A second misconception is that edit reliability on the original instance implies correct cross-modal behavior. ScopeEdit’s “scope gap” and UniKE’s modality gap directly contradict this. Reliable edits can still under-generalize, over-generalize, or fail to transfer visually. UniKE’s mechanistic analysis localizes part of this problem to the conditioning interface: for Ovis-U1, the frozen projection preserves only 34.82% of edit perturbation energy in the top-1536 right singular vectors, close to the theoretical 37.50% for a random vector, and the paper concludes that the bottleneck is before the DiT rather than inside it (Li et al., 2 Jul 2026, Gao et al., 30 May 2026).
Each formulation also exposes domain-specific failure modes. AvED reports that complex edits with multiple objects or events can cause temporal inconsistencies or partial misalignment, that poorly tuned thresholding or random selection can degrade DINO, LPAPS, and AV-Align, and that larger grids improve frame consistency but can slightly hurt text/object fidelity and AV alignment. ScopeEdit notes that gating in low-rank key space may not capture all semantics, and that rank and gate hyperparameters require tuning. cmMS reports that removing cmFM, AFS, or sg-PEA reduces performance, and that naïve addition or concatenation is inferior to depth-conditioned modulation. UniKE emphasizes that direct text-backbone editing is insufficient when conditioning bottlenecks attenuate the signal (Lin et al., 26 Mar 2025, Li et al., 2 Jul 2026, Li et al., 2020, Gao et al., 30 May 2026).
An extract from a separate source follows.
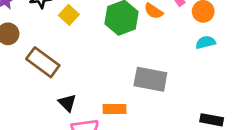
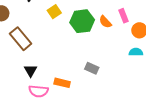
yellow square: (69, 15) -> (54, 12), moved
gray rectangle: (150, 79) -> (92, 68), size x0.6

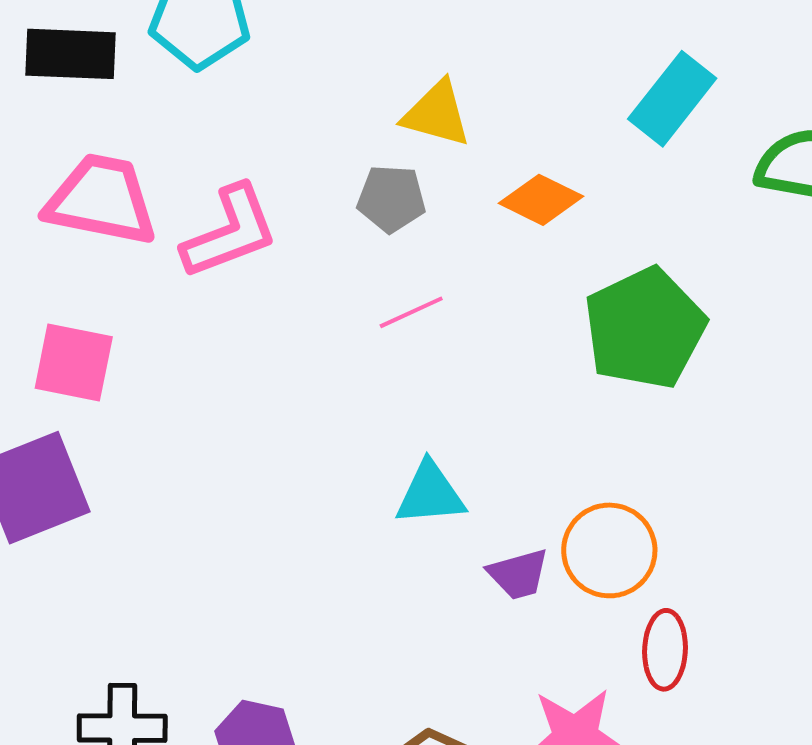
These results suggest several stable design principles. A plausible implication is that a CEM should explicitly separate where to edit from where to propagate: AvED separates relevant from irrelevant patches; ScopeEdit separates local absorption from shared propagation; cmMS separates modulation, selection, and task-guided refinement; UniKE separates parameter editing from activation before generation. A second plausible implication is that shared conditioning must be accompanied by some form of alignment control—contrastive pairing, evidence gating, confidence maps, or reasoning scaffolds—otherwise cross-modal transfer is either weak or poorly localized. A third plausible implication is that evaluation should be inherently cross-modal: text accuracy, per-instance reliability, or feature salience alone do not characterize whether the edited knowledge or refined representation has actually propagated to the other modality in a semantically appropriate way.